An Eclectic Mind: MA in Interdisciplinary Studies Grad Uses His Degree to Teach College Classes in Diverse Areas

Jon Weiss (M.A. '21) has relied on his graduate education while teaching courses in English, History and Computer Literacy.

© Western New Mexico University

When Jon Weiss (MA ’21) found the Master of Arts program in Interdisciplinary Studies at Western New Mexico University, he did not just find it serendipitous. Said Weiss, “I read the description [of the program], and I thought, ‘That can’t be right. That’s too close to what I want. I must be reading something incorrectly,’ It didn’t seem possible that there was something that put together … what I was interested in doing.”

What Weiss was interested in doing was getting a degree that would allow him to explore his diverse interests. Having worked for many years as a mediator in Chicago and not ready for retirement, Weiss explored work in information technologies, tutoring, and teaching high school before deciding he wanted to go to graduate school. He had already earned bachelor’s degrees in Political Science and Information Technology and taken numerous science classes, and he was ready for a new challenge. After finding the MA program in Interdisciplinary Studies at WNMU, Weiss immediately applied and started taking classes remotely from his home base of Fort Lauderdale, FL. “It turned out to be exactly what I wanted,” he said.

Through WNMU, Weiss put together a program that brought together History, English and Information Technology. His focus was inspired by a class taught by Professor of English Deborah Heller in which he read Mary Shelley’s classic novel “Frankenstein” in historical context. “When I read Mary Shelley’s “Frankenstein” in her class, I realized that [Shelley] was actually writing about AI.” Frankenstein’s creation “had a more human form than the kind of AI we talk about today,” said Weiss, “but nevertheless, it had a consciousness, it was capable of understanding and taking information and applying it.” This realization helped Weiss to see how his different interests fit together. “You have to be able to look at everything historically to understand where technology is today and where it’s going,” he said, “But you also have to have the skills to research and write about it, to communicate effectively, if you are going to make a difference.”

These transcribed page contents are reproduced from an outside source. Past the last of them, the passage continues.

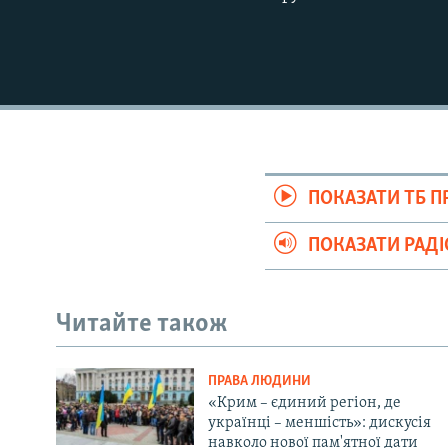
ПОКАЗАТИ ТБ 
ПОКАЗАТИ РАД
Читайте також
ПРАВА ЛЮДИНИ
«Крим – єдиний регіон, де
українці – меншість»: дискусія
навколо нової пам'ятної дати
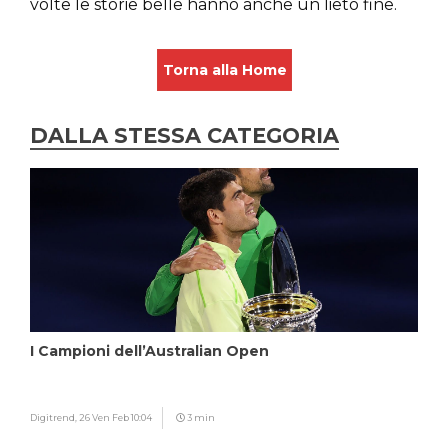
volte le storie belle hanno anche un lieto fine.
Torna alla Home
DALLA STESSA CATEGORIA
I Campioni dell’Australian Open
Digitrend,
26 Ven Feb 10:04
3 min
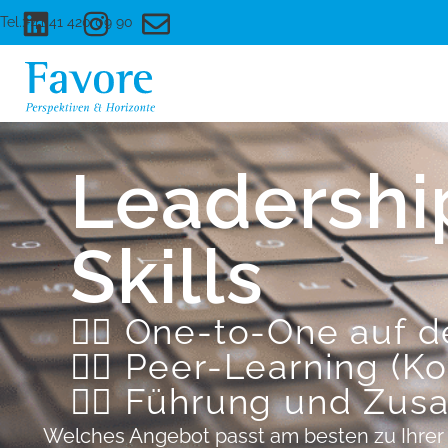
Tel.:+41 41 420 09 90
Leadershi
Skills
👉🏻 One-to-One auf
👉🏻 Peer-Learning (K
👉🏻 Führung und Zus
Welches Angebot passt am besten zu Ihrer 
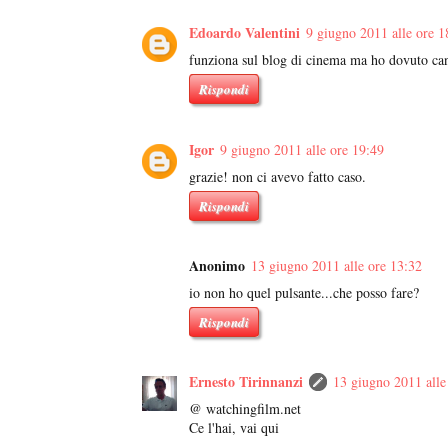
Edoardo Valentini
9 giugno 2011 alle ore 1
funziona sul blog di cinema ma ho dovuto canc
Rispondi
Igor
9 giugno 2011 alle ore 19:49
grazie! non ci avevo fatto caso.
Rispondi
Anonimo
13 giugno 2011 alle ore 13:32
io non ho quel pulsante...che posso fare?
Rispondi
Ernesto Tirinnanzi
13 giugno 2011 alle
@ watchingfilm.net
Ce l'hai, vai qui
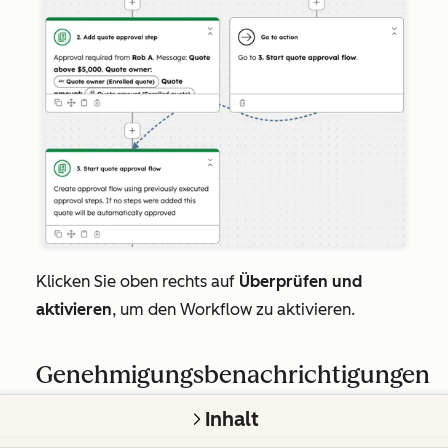
Klicken Sie oben rechts auf
Überprüfen und
aktivieren
, um den Workflow zu aktivieren.
Genehmigungsbenachrichtigungen
festlegen
Inhalt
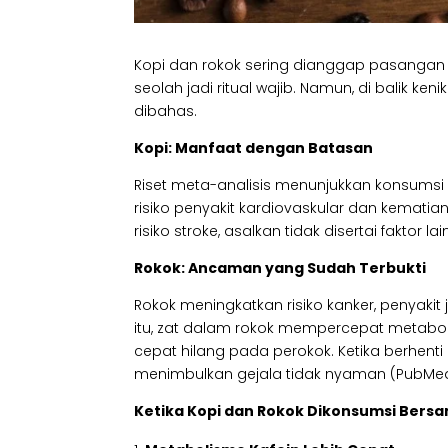
Kopi dan rokok sering dianggap pasangan se
seolah jadi ritual wajib. Namun, di balik k
dibahas.
Kopi: Manfaat dengan Batasan
Riset meta-analisis menunjukkan konsumsi 
risiko penyakit kardiovaskular dan kematia
risiko stroke, asalkan tidak disertai faktor la
Rokok: Ancaman yang Sudah Terbukti
Rokok meningkatkan risiko kanker, penyaki
itu, zat dalam rokok mempercepat metabolism
cepat hilang pada perokok. Ketika berhenti
menimbulkan gejala tidak nyaman (PubMed,
Ketika Kopi dan Rokok Dikonsumsi Bers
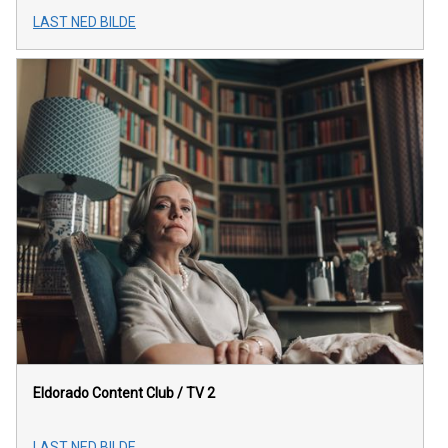
LAST NED BILDE
Eldorado Content Club / TV 2
LAST NED BILDE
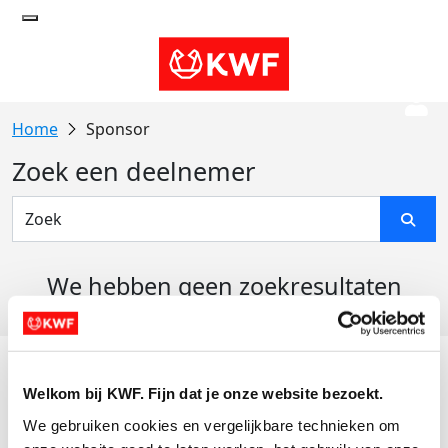
Sponsor
Zoek een deelnemer
We hebben geen zoekresultaten
gevonden
Acties
Welkom bij KWF. Fijn dat je onze website bezoekt.
Actiematerialen
We gebruiken cookies en vergelijkbare technieken om 
Evenementen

Since graduating from WNMU in 2021, Weiss has been teaching at the college level. So far, he has had opportunities to teach English Composition, English Literature and Computer Literacy courses, and this fall he is also teaching American History at Broward College, putting to use all three of the concentrations he studied in his graduate program.

“I am not surprised by Jon’s wide-ranging success,” said Heller, “since in the many courses he took from me he always had the uncanny ability to seek out rewarding aspects of texts—sometimes very subtle things—that appealed to him personally and fired up his passion for reading. It might be the meaning of music in an Ian McEwan novel or the sound of a narrator’s voice in an Audible recording of a William Maxwell novel. He would detect something deep and ferret it out as a natural part of his intuitive reading process. When Jon graduated, and book reading turned into real life, he continued to venture out and find these wonderful opportunities, here and there, where he felt he might be of use to students and be able to develop himself further.”

“I learn by reading,” said Weiss, “I read in order to understand and make sense of my own experiences. [Reading] in that guided format that graduate school will give you, really helped me to think more deeply, in a focused way, about where I wanted to go.”